Nach fünf Wochen Arbeitskampf in Hollywood sind die Gespräche zwischen den streikenden Drehbuchautoren und den Film- und Fernsehproduzenten gescheitert. Beide Seiten machten sich gegenseitig für den Abbruch der Verhandlungen verantwortlich, berichtete die Los Angeles Times am Samstag.

Ein Ende des Streiks ist damit nicht in Sicht. Neuen Schätzungen zufolge kostet er täglich 21 Millionen Dollar (14 Millionen Euro) und gefährdet 15 000 Arbeitsplätze.
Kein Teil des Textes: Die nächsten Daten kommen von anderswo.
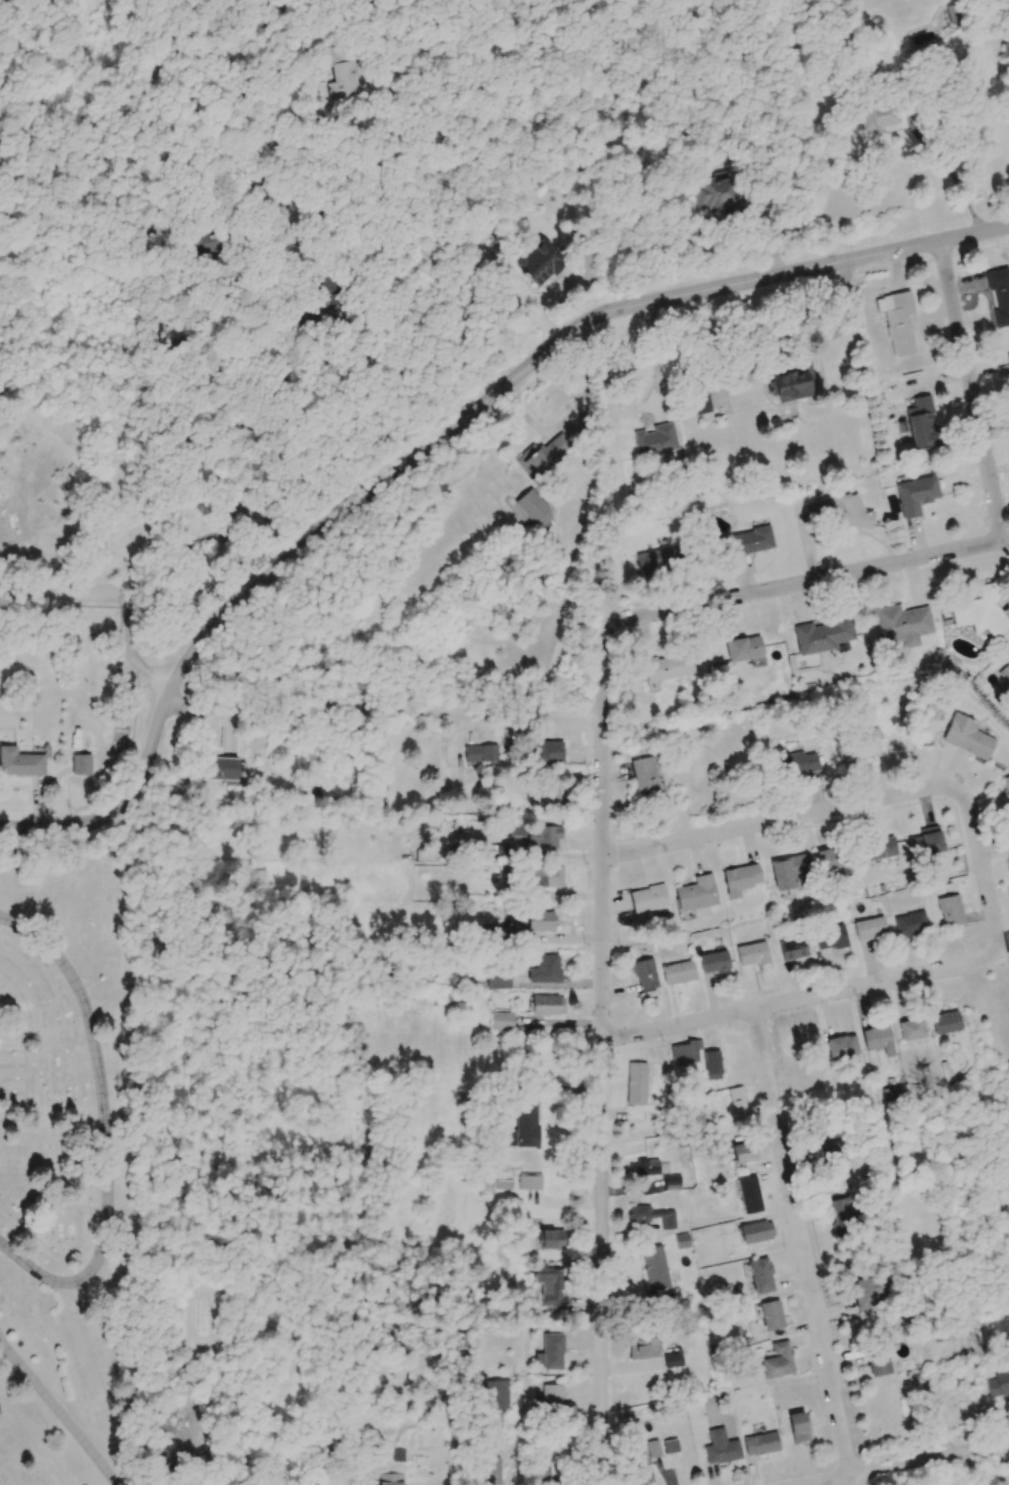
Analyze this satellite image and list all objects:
building: (58, 2)
road: (18, 68)
building: (343, 74)
building: (879, 117)
road: (913, 130)
building: (715, 195)
road: (399, 213)
building: (209, 243)
building: (536, 262)
building: (999, 295)
building: (897, 321)
road: (299, 347)
road: (654, 359)
road: (537, 360)
building: (1007, 360)
building: (793, 382)
road: (972, 394)
building: (700, 401)
road: (348, 408)
building: (922, 423)
building: (655, 440)
building: (543, 455)
building: (916, 495)
building: (533, 508)
building: (242, 511)
building: (844, 511)
building: (751, 540)
building: (657, 560)
road: (804, 582)
road: (61, 594)
building: (979, 612)
building: (902, 624)
building: (822, 635)
building: (743, 648)
road: (136, 649)
building: (667, 666)
building: (1005, 673)
road: (382, 709)
building: (967, 736)
building: (550, 752)
building: (481, 754)
building: (797, 761)
building: (20, 762)
building: (81, 764)
building: (220, 768)
building: (646, 776)
road: (140, 783)
building: (548, 791)
building: (1006, 791)
road: (780, 819)
road: (29, 826)
building: (516, 829)
building: (543, 835)
building: (925, 842)
building: (883, 848)
building: (832, 860)
road: (982, 871)
building: (790, 872)
building: (545, 876)
building: (740, 879)
building: (696, 893)
building: (648, 898)
building: (949, 910)
building: (540, 920)
building: (910, 924)
building: (869, 928)
building: (497, 934)
building: (831, 937)
building: (792, 948)
building: (752, 954)
building: (714, 962)
building: (545, 970)
building: (678, 972)
building: (644, 974)
building: (498, 979)
road: (799, 998)
building: (547, 1005)
building: (502, 1021)
building: (945, 1022)
building: (911, 1029)
building: (876, 1037)
building: (841, 1047)
building: (685, 1052)
road: (601, 1055)
building: (712, 1065)
building: (636, 1083)
building: (737, 1102)
building: (524, 1127)
road: (104, 1130)
building: (827, 1151)
building: (743, 1153)
park: (74, 1162)
building: (644, 1167)
building: (530, 1181)
building: (672, 1182)
building: (749, 1194)
building: (839, 1213)
building: (652, 1216)
building: (756, 1231)
building: (546, 1239)
building: (682, 1240)
road: (801, 1247)
building: (654, 1268)
building: (760, 1275)
building: (551, 1287)
building: (867, 1292)
building: (771, 1315)
building: (551, 1352)
building: (673, 1358)
building: (777, 1361)
building: (878, 1364)
building: (998, 1384)
building: (496, 1394)
building: (551, 1396)
road: (59, 1410)
building: (798, 1427)
building: (760, 1443)
building: (670, 1446)
building: (721, 1447)
building: (653, 1448)
building: (398, 1454)
road: (908, 1463)
building: (493, 1471)
building: (640, 1471)
building: (390, 1479)
building: (355, 1483)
Die Drehbuchautoren, die seit 5. November im Ausstand sind, verlangen vor allem eine bessere Vergütung für die Weiterverwertung ihrer Arbeiten auf DVDs und im Internet. Ihr Verhandlungsführer David Young warf den Studios vor, die Autoren nicht als Partner zu akzeptieren: "Sie verlangen von uns, auf unsere Zukunft zu verzichten - vor allem in den neuen Medien." Die Produzenten erklärten im Gegenzug, sie seien "verwirrt und entmutigt", weil die Autoren den Streik offenbar nur hinausziehen wollten.

Der Arbeitskampf hat seit Wochen massive Auswirkungen auf die gesamte US-Unterhaltungsindustrie, auch große Filmprojekte in Europa sind betroffen. Der "Los Angeles Times" zufolge sind bereits mehr als 50 TV-Shows lahmgelegt, in der kommenden Woche müssten praktisch alle Fernsehproduktionen stoppen, die in irgendeiner Weise auf Manuskripte angewiesen sind. Damit seien Tausende Arbeitsplätze gefährdet. Zudem müssten die Studios millionenschwere Werbeverluste verkraften. Ein Termin für neue Gespräche wurde vorerst nicht anberaumt.